What does this mean for your condition:

All states already check the work requirements for recipients of the food stamps, but according to three former state medicaid officials, many existing systems would have to need upgrades to meet the proposed federal laws. When the states recently looked at the work requirements, a survey by the non -partisan accountability duty showed that Kentucky expected the administrative costs at 200 million US dollars – twice what the HR department assigned to the country.

MP Buddy Carter, the Republican who represents the coast of Georgia and the House of Health of the House Energy and Commerce Committee, who recommended Medicaid's cuts in HR 1, said that the pre -costs borne by states were compensated for by long -term savings that were promised in the house bill. Some Republicans of the Congress admit that the cost savings will come from Medicaid due to the new requirements. According to the Congress budget office, the savings from the working mandates amount to 43% of the proposed cuts of $ 793 billion.

What the congress suggests:

Medicaid is a program for the federal social security networks that is administered differently in each state. Neither HR 1 nor the Senate's proposal for the legislation offer a draft how states should check the authorization or how the costs for monitoring the new requirements are paid.

Georgia's experience:

Experience in Georgia shows that state case workers are the key to managing applications and checking the work requirements for the residents that come for Medicaid. The agency, which takes over the enrollment in federal benefits, had a vacancy rate of approximately 20%when Georgia initiated its working requirements policy in 2023. At that time Georgia had one of the longest waiting times for approval of the federal benefits. From March, the agency had a gap of more than 5,000 paths. The agency has announced that they need 300 other case clerk and IT upgrades to better manage the gap. This emerges from a report that was presented to the state legislator in June.

What does this mean for your condition:

Former state medicaid officials and experts in health policy say that the personnel fights in Georgia are not unique. In 2023, KFF interviewed at the end of the Covid-19 public health emergency about the level of personnel for case workers who check the justification for federal benefits, including medicaid. The vacancy rates of the employees exceeded 10% in 16 of the 26 countries that reacted; The interest rates exceeded 20%in seven of these countries.

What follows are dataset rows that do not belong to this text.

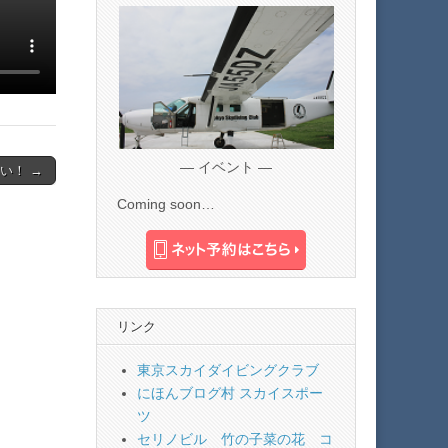
— イベント —
い！ →
Coming soon…
リンク
東京スカイダイビングクラブ
にほんブログ村 スカイスポー
ツ
セリノビル 竹の子菜の花 コ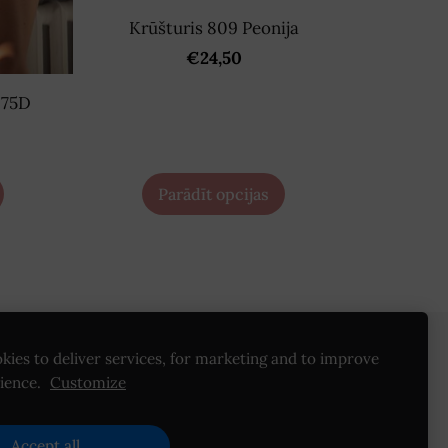
Krūšturis 809 Peonija
€24,50
 75D
Parādīt opcijas
kies to deliver services, for marketing and to improve
Noteikumi
sadarbība /vairumtirdzniecība
ience.
Customize
Accept all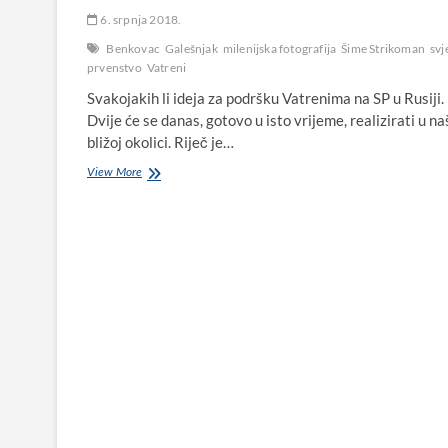
6. srpnja 2018.
Benkovac
Galešnjak
milenijska fotografija
Šime Strikoman
svj
prvenstvo
Vatreni
Svakojakih li ideja za podršku Vatrenima na SP u Rusiji.
Dvije će se danas, gotovo u isto vrijeme, realizirati u na
bližoj okolici. Riječ je…
Uoči
View More
sutrašnje
utakmice
Vatrenih
snimit
će
se
dvije
milenijske
fotografije:
jedna
u
okolici
Benkovca,
druga
na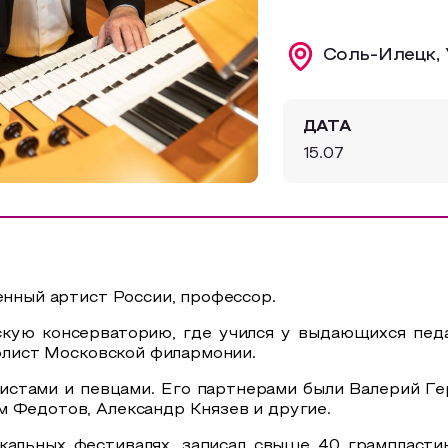
Соль-Илецк, 
ДАТА
15.07
енный артист России, профессор.
скую консерваторию, где учился у выдающихся пед
солист Московской филармонии.
истами и певцами. Его партнерами были Валерий Ге
 Федотов, Александр Князев и другие.
кальных фестивалях, записал свыше 40 грампласти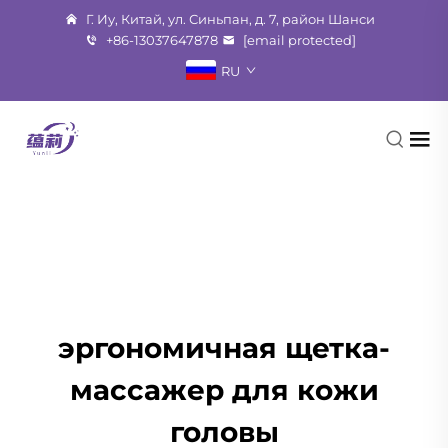
Г. Иу, Китай, ул. Синьпан, д. 7, район Шанси
+86-13037647878
[email protected]
RU
эргономичная щетка-
массажер для кожи
головы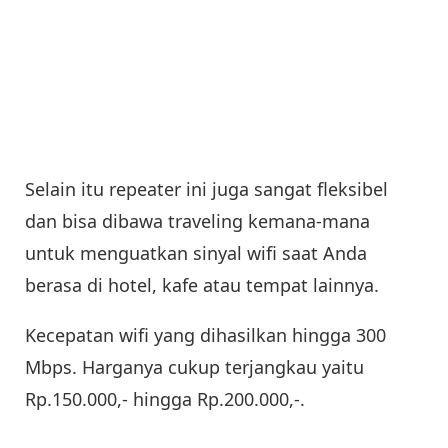
Selain itu repeater ini juga sangat fleksibel
dan bisa dibawa traveling kemana-mana
untuk menguatkan sinyal wifi saat Anda
berasa di hotel, kafe atau tempat lainnya.
Kecepatan wifi yang dihasilkan hingga 300
Mbps. Harganya cukup terjangkau yaitu
Rp.150.000,- hingga Rp.200.000,-.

Adding clerks means higher costs for states. At the moment, 41 countries require a balanced budget, which means that these state legislators must either increase taxes and income to check whether the Medicaid participants have to work or reduce costs in order to reduce costs, said Joan Alker, Managing Director of the Georgetown University.
In about half a dozen large states in which district governments manage the security network program of the states, the costs for the training of case workers in the new verification protocols could lawn from countries to counties.

“There are provisions that are very, very, very challenging, if not impossible, to implement for us,” said Senator Lisa Murkowski, a republican of Alaska, in June to the costs with which her state was confronted with the requirements for the budget bill.

This story was provided by Wabe Content Partner The Current, who produced it for the local report network from Prublica.